Tamco Paint has been working on our version now for almost a year, mainly for marine use.
Corrosion protection mechanism of the intact, damaged, and healed self-healing coatings (SHCs). Image courtesy of Zhifeng Lin and Weihua Li.
A scientific research team from Sun Yat-sen University (SYU) (Guangzhou, Guandong, China) has developed an epoxy-based coating with a thickness of about 200 microns (7.9 mils) with iron oxide black (Fe3O4) nanoparticles and tetradecanol that exhibited self-healing properties under solar irradiation. This self-healing coating (SHC) is able to protect underlying carbon steel substates from erosion and solves a key problem common to organic coatings: microcracks that form under different natural conditions, thus allowing water and other corrosive media to penetrate.
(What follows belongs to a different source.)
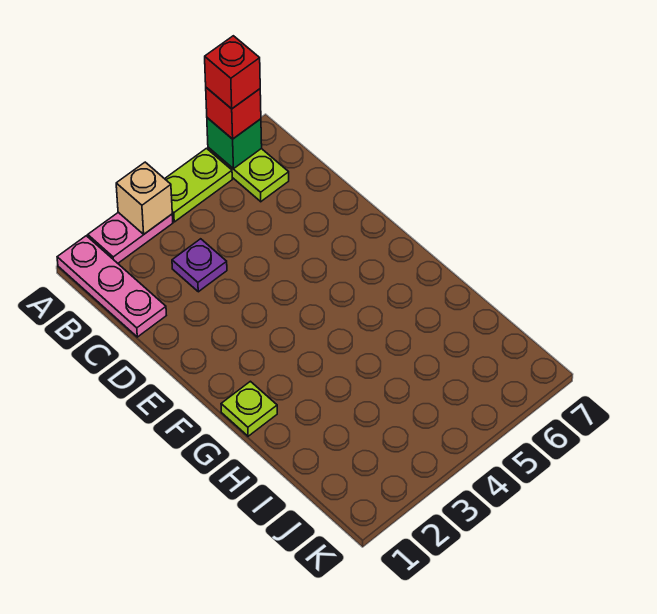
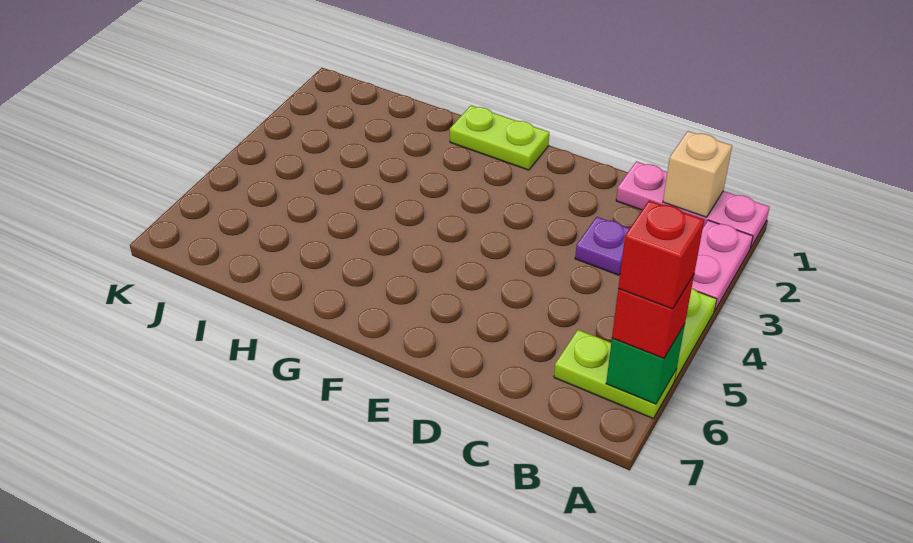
tan brick A3 level 2 -> tan brick B1 level 2
lime plate G1 level 1 -> lime plate F1:G1 level 1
The study was recently published in Frontiers of Chemical Science and Engineering.
Metal materials directly exposed to air, water, or other corrosive media are prone to damage due to various physical and chemical changes, resulting in resource waste and environmental problems. A protective layer can effectively slow down the corrosion of the matrix material by isolating the metal from the environmental medium, and its compactness and corrosion resistance are two key factors for the final protective effect.
SHC is a new type of coating system with an extended life expectancy that repairs microcracks or damage to form a repairable physical barrier. Although such coatings can be applied in several ways, including external repair, adding corrosion inhibitors, or using polymer resin and thermoplastic materials, UV irradiation and high-temperature conditions are needed to include the necessary chemical reactions. Thus, SYU researchers looked to develop a SHC that could activate under milder conditions.
They found that their SHC could be heated to 70 °C (158 °F) under simulated solar irradiation due to the photothermal effect of Fe3O4 nanoparticles, which greatly exceed the melting point of tetradecanol at 37.6 °C (99.7 °F). Perforations and scratches caused by scalpels scraping the coating surface were repaired after being irradiated for three minutes. The coating’s wettability was also shown to increase with the addition of tetradecanol. To further confirm the performance of the SHC, the researchers conducted the scratch-heal experiment in a natural outdoor environment and achieved ideal results.
The efficiency of the SHC’s corrosion protection properties on metal substrates can be maintained above 99 percent regardless of repair. It can effectively prevent the infiltration of oxygen, water, and chloride, and shows good stability and protective performance even after immersion in a 3.5 wt% sodium chloride solution for 168 hours.